AG Jonathan Skrmetti (R) — Enforcement-Oriented
Tennessee Attorney General Jonathan Skrmetti (R) succeeded Herbert Slatery III in 2022. Skrmetti has not issued substantive cannabis policy opinions but has continued the office's enforcement-oriented posture under the 2017 preemption framework. The AG's office handles state-level cannabis litigation, including Tennessee's litigation interests in the 2024 hemp-rules cases (Tennessee Growers Coalition et al. v. Tennessee Department of Agriculture) where the AG's office defended TDA's "total THC" definition before Davidson County Chancellor I'Ashea L. Myles' temporary restraining order forced TDA to withdraw the rules.

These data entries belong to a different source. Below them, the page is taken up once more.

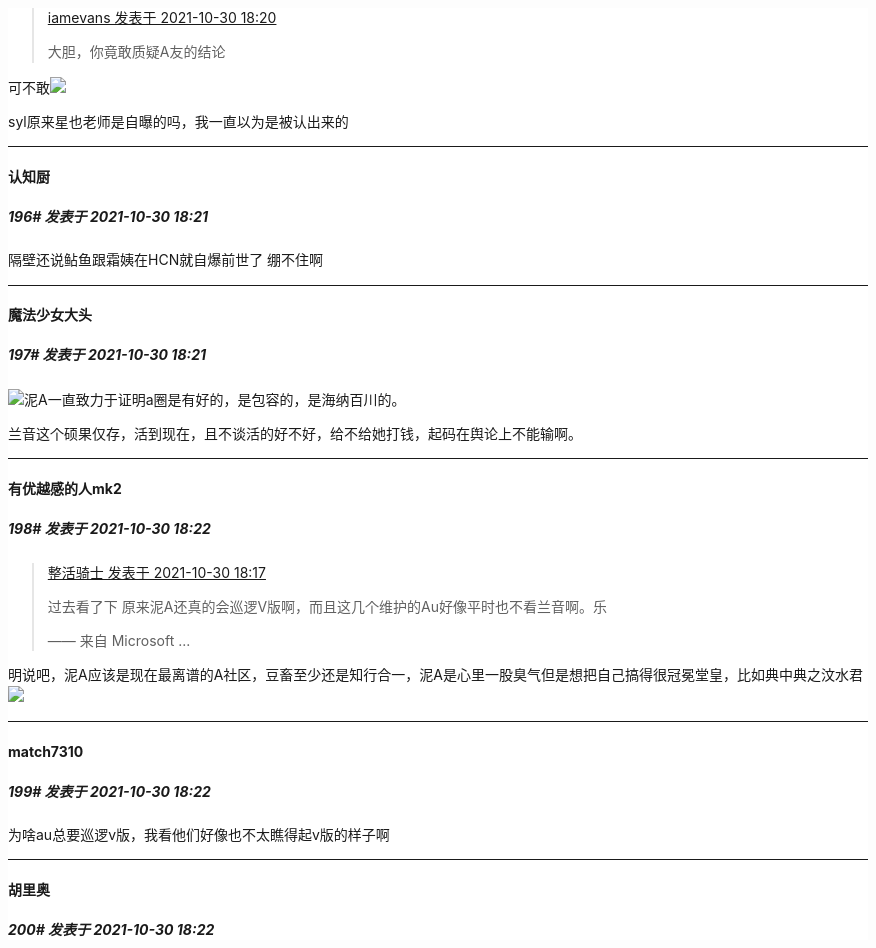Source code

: 
<blockquote><a href="httphttps://bbs.saraba1st.com/2b/forum.php?mod=redirect&amp;goto=findpost&amp;pid=53341971&amp;ptid=2034461" target="_blank">iamevans 发表于 2021-10-30 18:20</a>

大胆，你竟敢质疑A友的结论</blockquote>
可不敢<img src="https://static.saraba1st.com/image/smiley/face2017/067.png" referrerpolicy="no-referrer">


syl原来星也老师是自曝的吗，我一直以为是被认出来的


*****

####  认知厨
##### 196#       发表于 2021-10-30 18:21


隔壁还说鲇鱼跟霜姨在HCN就自爆前世了 绷不住啊


*****

####  魔法少女大头
##### 197#       发表于 2021-10-30 18:21


<img src="https://static.saraba1st.com/image/smiley/face2017/067.png" referrerpolicy="no-referrer">泥A一直致力于证明a圈是有好的，是包容的，是海纳百川的。

兰音这个硕果仅存，活到现在，且不谈活的好不好，给不给她打钱，起码在舆论上不能输啊。


*****

####  有优越感的人mk2
##### 198#       发表于 2021-10-30 18:22


<blockquote><a href="httphttps://bbs.saraba1st.com/2b/forum.php?mod=redirect&amp;goto=findpost&amp;pid=53341933&amp;ptid=2034461" target="_blank">整活骑士 发表于 2021-10-30 18:17</a>

过去看了下 原来泥A还真的会巡逻V版啊，而且这几个维护的Au好像平时也不看兰音啊。乐


—— 来自 Microsoft ...</blockquote>
明说吧，泥A应该是现在最离谱的A社区，豆畜至少还是知行合一，泥A是心里一股臭气但是想把自己搞得很冠冕堂皇，比如典中典之汶水君<img src="https://static.saraba1st.com/image/smiley/face2017/053.png" referrerpolicy="no-referrer">


*****

####  match7310
##### 199#       发表于 2021-10-30 18:22


为啥au总要巡逻v版，我看他们好像也不太瞧得起v版的样子啊


*****

####  胡里奥
##### 200#       发表于 2021-10-30 18:22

Predecessor AG Herbert Slatery III — The 2016 Opinion
Skrmetti's predecessor, AG Herbert Slatery III (R, 2014–2022), authored the consequential November 16, 2016 opinion that doomed the Memphis and Nashville civil-citation ordinances. Slatery's reasoning: the ordinances "displace the more stringent state law criminal penalties that the General Assembly has prescribed with substantially reduced civil fines by allowing an officer to issue a municipal civil citation, in lieu of a criminal warrant." Within hours of Slatery's opinion, Memphis suspended enforcement of its October 2016 ordinance; Nashville's September 2016 ordinance never went into operational effect.
Slatery's 2016 opinion is the institutional foundation on which the 2017 Lamberth preemption statute (HB 0173) was built. The Slatery→Lamberth→current-leadership chain is a continuous Republican institutional position spanning a decade.

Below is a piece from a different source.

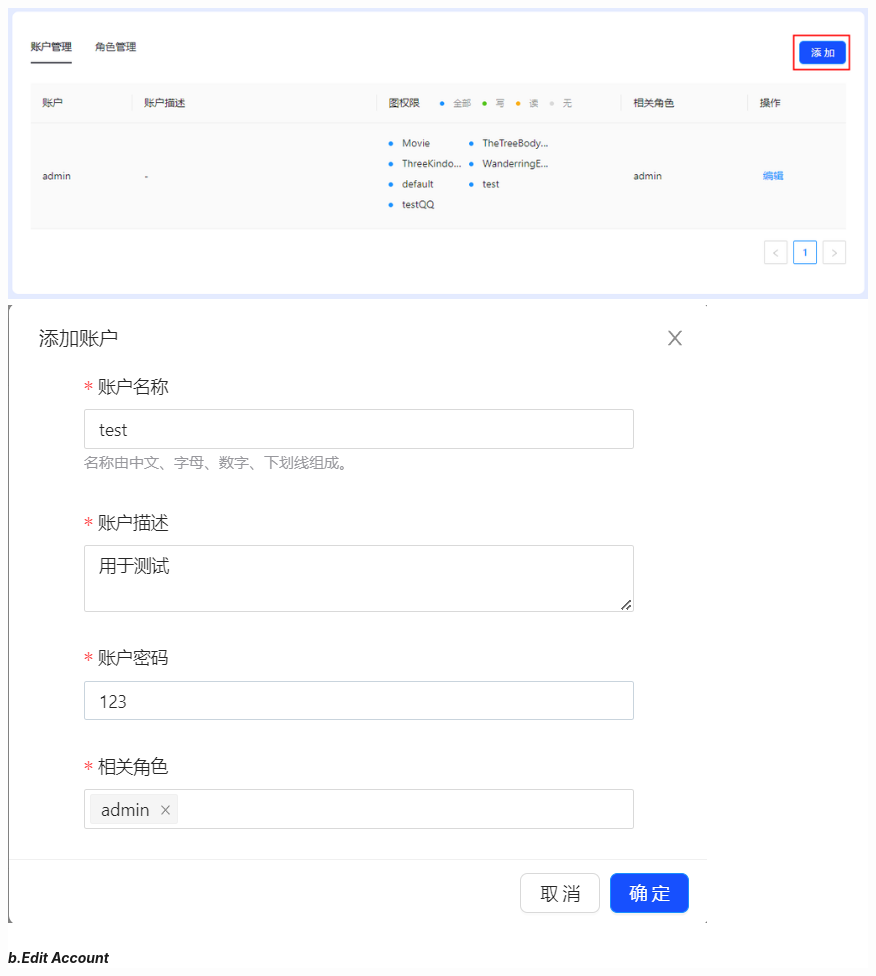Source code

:![account-add-button](../../../images/browser/account-add-button.png)
![account-add](../../../images/browser/account-add.png)

##### b.Edit Account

Rep. Andrew Farmer (R-Sevierville) — SB 1603 Sponsor
Rep. Andrew Farmer (R-Sevierville) sponsored SB 1603 in 2026 — the bill stripping the state Health and Mental Health/Substance Abuse Services commissioners of authority to align state cannabis scheduling with federal rescheduling. Farmer's bill represents the formal Republican leadership response to the December 2025 federal Schedule III rescheduling: prevent administrative state-level realignment, force any cannabis-rescheduling change to clear the same Republican supermajority that has refused to advance reform bills since 2018.
The Republican Supermajority Numbers
The structural barrier in raw numbers (2026 General Assembly composition):
- House Republican supermajority: 75+ of 99 seats.

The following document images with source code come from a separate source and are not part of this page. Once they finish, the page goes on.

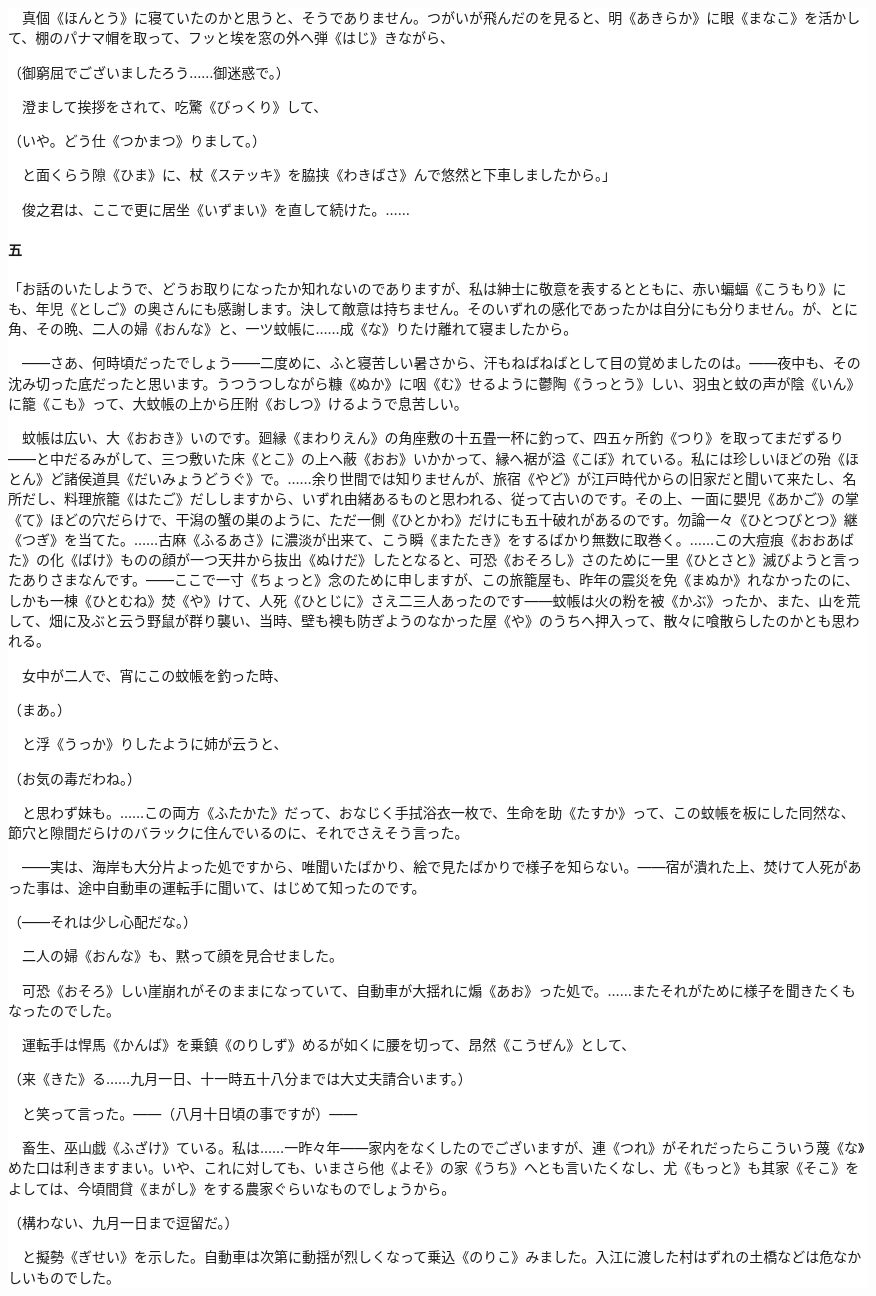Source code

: 　真個《ほんとう》に寝ていたのかと思うと、そうでありません。つがいが飛んだのを見ると、明《あきらか》に眼《まなこ》を活かして、棚のパナマ帽を取って、フッと埃を窓の外へ弾《はじ》きながら、

（御窮屈でございましたろう……御迷惑で。）

　澄まして挨拶をされて、吃驚《びっくり》して、

（いや。どう仕《つかまつ》りまして。）

　と面くらう隙《ひま》に、杖《ステッキ》を脇挟《わきばさ》んで悠然と下車しましたから。」

　俊之君は、ここで更に居坐《いずまい》を直して続けた。……



#### 五




「お話のいたしようで、どうお取りになったか知れないのでありますが、私は紳士に敬意を表するとともに、赤い蝙蝠《こうもり》にも、年児《としご》の奥さんにも感謝します。決して敵意は持ちません。そのいずれの感化であったかは自分にも分りません。が、とに角、その晩、二人の婦《おんな》と、一ツ蚊帳に……成《な》りたけ離れて寝ましたから。

　――さあ、何時頃だったでしょう――二度めに、ふと寝苦しい暑さから、汗もねばねばとして目の覚めましたのは。――夜中も、その沈み切った底だったと思います。うつうつしながら糠《ぬか》に咽《む》せるように鬱陶《うっとう》しい、羽虫と蚊の声が陰《いん》に籠《こも》って、大蚊帳の上から圧附《おしつ》けるようで息苦しい。

　蚊帳は広い、大《おおき》いのです。廻縁《まわりえん》の角座敷の十五畳一杯に釣って、四五ヶ所釣《つり》を取ってまだずるり――と中だるみがして、三つ敷いた床《とこ》の上へ蔽《おお》いかかって、縁へ裾が溢《こぼ》れている。私には珍しいほどの殆《ほとん》ど諸侯道具《だいみょうどうぐ》で。……余り世間では知りませんが、旅宿《やど》が江戸時代からの旧家だと聞いて来たし、名所だし、料理旅籠《はたご》だししますから、いずれ由緒あるものと思われる、従って古いのです。その上、一面に嬰児《あかご》の掌《て》ほどの穴だらけで、干潟の蟹の巣のように、ただ一側《ひとかわ》だけにも五十破れがあるのです。勿論一々《ひとつびとつ》継《つぎ》を当てた。……古麻《ふるあさ》に濃淡が出来て、こう瞬《またたき》をするばかり無数に取巻く。……この大痘痕《おおあばた》の化《ばけ》ものの顔が一つ天井から抜出《ぬけだ》したとなると、可恐《おそろし》さのために一里《ひとさと》滅びようと言ったありさまなんです。――ここで一寸《ちょっと》念のために申しますが、この旅籠屋も、昨年の震災を免《まぬか》れなかったのに、しかも一棟《ひとむね》焚《や》けて、人死《ひとじに》さえ二三人あったのです――蚊帳は火の粉を被《かぶ》ったか、また、山を荒して、畑に及ぶと云う野鼠が群り襲い、当時、壁も襖も防ぎようのなかった屋《や》のうちへ押入って、散々に喰散らしたのかとも思われる。

　女中が二人で、宵にこの蚊帳を釣った時、

（まあ。）

　と浮《うっか》りしたように姉が云うと、

（お気の毒だわね。）

　と思わず妹も。……この両方《ふたかた》だって、おなじく手拭浴衣一枚で、生命を助《たすか》って、この蚊帳を板にした同然な、節穴と隙間だらけのバラックに住んでいるのに、それでさえそう言った。



　――実は、海岸も大分片よった処ですから、唯聞いたばかり、絵で見たばかりで様子を知らない。――宿が潰れた上、焚けて人死があった事は、途中自動車の運転手に聞いて、はじめて知ったのです。

（――それは少し心配だな。）

　二人の婦《おんな》も、黙って顔を見合せました。

　可恐《おそろ》しい崖崩れがそのままになっていて、自動車が大揺れに煽《あお》った処で。……またそれがために様子を聞きたくもなったのでした。

　運転手は悍馬《かんば》を乗鎮《のりしず》めるが如くに腰を切って、昂然《こうぜん》として、

（来《きた》る……九月一日、十一時五十八分までは大丈夫請合います。）

　と笑って言った。――（八月十日頃の事ですが）――

　畜生、巫山戯《ふざけ》ている。私は……一昨々年――家内をなくしたのでございますが、連《つれ》がそれだったらこういう蔑《な》めた口は利きますまい。いや、これに対しても、いまさら他《よそ》の家《うち》へとも言いたくなし、尤《もっと》も其家《そこ》をよしては、今頃間貸《まがし》をする農家ぐらいなものでしょうから。

（構わない、九月一日まで逗留だ。）

　と擬勢《ぎせい》を示した。自動車は次第に動揺が烈しくなって乗込《のりこ》みました。入江に渡した村はずれの土橋などは危なかしいものでした。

- Senate Republican supermajority: 27 of 33 seats.
- House Speaker: Cameron Sexton (R).
- House Majority Leader: William Lamberth (R-Portland) — primary author of 2017 preemption.
- Senate Speaker: Lt. Gov. Randy McNally (R).
- Governor: Bill Lee (R), term-limited January 2027.
- Attorney General: Jonathan Skrmetti (R).
Cannabis policy that does not find favor with this configuration does not advance. Even a coalition of Republican reformers (Bowling, Faison, Haile) and Democratic reformers (Yarbro, Akbari, Campbell, Behn, Lamar, Powell, Hardaway, Mitchell) has not been able to clear a comprehensive medical-cannabis bill since the 2014 CBD-oil carve-out and its 2021 expansion. See the reform-coalition page.
The 2027 Succession Question
Lee is term-limited in January 2027. The Republican gubernatorial primary for the 2026 cycle (with general election November 2026 and inauguration January 2027) will determine the next governor's cannabis posture. The leading announced candidates as of May 2026 are not significantly more reform-friendly than Lee. The Republican supermajority structure in both chambers will persist regardless of the gubernatorial outcome unless 2026 cycle results substantially shift House or Senate composition.
The most likely 2027–2029 outcomes: continued failure of comprehensive reform bills; possible incremental medical-cannabis bills if a reform-favoring governor wins (unlikely under current dynamics); the TMCC sunset extension to June 30, 2029 and the November 1, 2026 TACIR readiness study suggest the leadership trajectory is to study indefinitely rather than to act.